The creases deepen. Her smirk fades, quickly replaced by her annoyance, and beneath the surface of her makeup a different Casey Horwell is simmering.
“Where is Sidney Alderman?” she asks.
“What’s an Alderman?”
She turns to her cameraman. “That’s it,” she says, and the camera is lowered.
“You’re finished,” she says. “We got you on tape driving into the street, and that makes you look bad.”
“You think that’s the best you can do?” I ask.
“Actually no. You haven’t seen the best I can do, but you will. Come on, Phil,” she says, turning to her cameraman, “let’s go.”
“Wait,” I say.
She turns back toward me. She gives me such a dark look I’m sure she’s trying to cut me open with it. “What for?” she asks.
“Your source. Who is it?”
“Are you that stupid? You think I’m going to tell you?”

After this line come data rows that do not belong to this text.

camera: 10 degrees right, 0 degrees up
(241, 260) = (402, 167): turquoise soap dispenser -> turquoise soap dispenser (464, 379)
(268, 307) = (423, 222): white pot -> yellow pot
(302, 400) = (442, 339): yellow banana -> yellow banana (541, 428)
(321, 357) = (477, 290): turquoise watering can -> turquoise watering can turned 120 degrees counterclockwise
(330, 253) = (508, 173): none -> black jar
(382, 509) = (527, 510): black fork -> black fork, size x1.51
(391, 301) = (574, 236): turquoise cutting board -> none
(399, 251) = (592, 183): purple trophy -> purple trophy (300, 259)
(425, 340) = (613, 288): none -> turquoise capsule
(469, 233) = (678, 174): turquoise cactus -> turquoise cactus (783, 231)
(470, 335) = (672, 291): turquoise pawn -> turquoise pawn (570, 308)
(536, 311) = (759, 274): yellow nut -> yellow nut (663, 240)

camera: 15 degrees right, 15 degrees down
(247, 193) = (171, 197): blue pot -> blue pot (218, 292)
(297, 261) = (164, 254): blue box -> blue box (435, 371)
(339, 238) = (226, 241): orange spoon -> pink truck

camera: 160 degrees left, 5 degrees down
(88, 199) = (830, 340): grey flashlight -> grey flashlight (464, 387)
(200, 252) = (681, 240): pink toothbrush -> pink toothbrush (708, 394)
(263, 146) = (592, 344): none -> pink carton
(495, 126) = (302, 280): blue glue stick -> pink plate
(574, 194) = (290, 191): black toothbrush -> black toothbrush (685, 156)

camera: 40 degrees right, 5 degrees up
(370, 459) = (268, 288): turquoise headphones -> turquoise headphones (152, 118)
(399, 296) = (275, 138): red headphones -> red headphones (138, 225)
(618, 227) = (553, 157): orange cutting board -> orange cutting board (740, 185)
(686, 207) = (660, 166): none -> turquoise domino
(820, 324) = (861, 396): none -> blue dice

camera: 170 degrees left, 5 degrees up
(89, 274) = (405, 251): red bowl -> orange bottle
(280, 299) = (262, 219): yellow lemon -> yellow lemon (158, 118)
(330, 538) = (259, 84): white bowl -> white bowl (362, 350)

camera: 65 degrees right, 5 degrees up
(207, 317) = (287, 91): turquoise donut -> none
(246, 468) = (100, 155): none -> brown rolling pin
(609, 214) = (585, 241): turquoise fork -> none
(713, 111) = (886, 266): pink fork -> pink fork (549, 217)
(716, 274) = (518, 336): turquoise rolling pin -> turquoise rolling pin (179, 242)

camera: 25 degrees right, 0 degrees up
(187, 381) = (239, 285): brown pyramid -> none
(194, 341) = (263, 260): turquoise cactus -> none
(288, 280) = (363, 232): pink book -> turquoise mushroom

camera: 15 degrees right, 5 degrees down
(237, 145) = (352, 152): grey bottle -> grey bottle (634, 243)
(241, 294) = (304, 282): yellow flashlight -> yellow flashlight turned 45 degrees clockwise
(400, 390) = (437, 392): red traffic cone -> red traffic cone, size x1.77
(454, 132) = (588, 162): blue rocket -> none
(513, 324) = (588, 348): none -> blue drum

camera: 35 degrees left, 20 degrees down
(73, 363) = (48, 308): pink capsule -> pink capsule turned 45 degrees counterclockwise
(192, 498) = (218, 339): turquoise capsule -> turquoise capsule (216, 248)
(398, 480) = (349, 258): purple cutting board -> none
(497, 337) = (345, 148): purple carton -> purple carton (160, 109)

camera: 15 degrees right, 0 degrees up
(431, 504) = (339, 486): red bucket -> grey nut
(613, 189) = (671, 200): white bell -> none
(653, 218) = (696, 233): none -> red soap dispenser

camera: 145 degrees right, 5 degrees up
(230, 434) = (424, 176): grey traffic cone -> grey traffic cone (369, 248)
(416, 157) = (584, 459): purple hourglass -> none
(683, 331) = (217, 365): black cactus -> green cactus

“Just tell me this,” I say. “Is it a cop?”
“I’m not telling you anything.”
“Is it a cop?” I ask, and this time I yell it at her.
She takes a step back, and the cameraman swings his camera back up and starts to film me again.
“I suggest you back down, Tate.”
“And I suggest you think about what you’ve got yourself into,” I say. “This source of yours, if it’s not a cop, then who can it be, huh? Who else can possibly have fed you all that bullshit about the murder weapon, huh? There’s only one possibility. You’re being played, Horwell, and you’re too stupid to know it, and when you figure it out you’ll be too arrogant to admit it. But you’re responsible for anything that happens now, you get that? If you keep that name to yourself and it turns out to be the guy who killed those girls, and he kills again, then that’s on you. You get that? You keep your mouth shut and don’t go to the police, you’re as good as helping him.”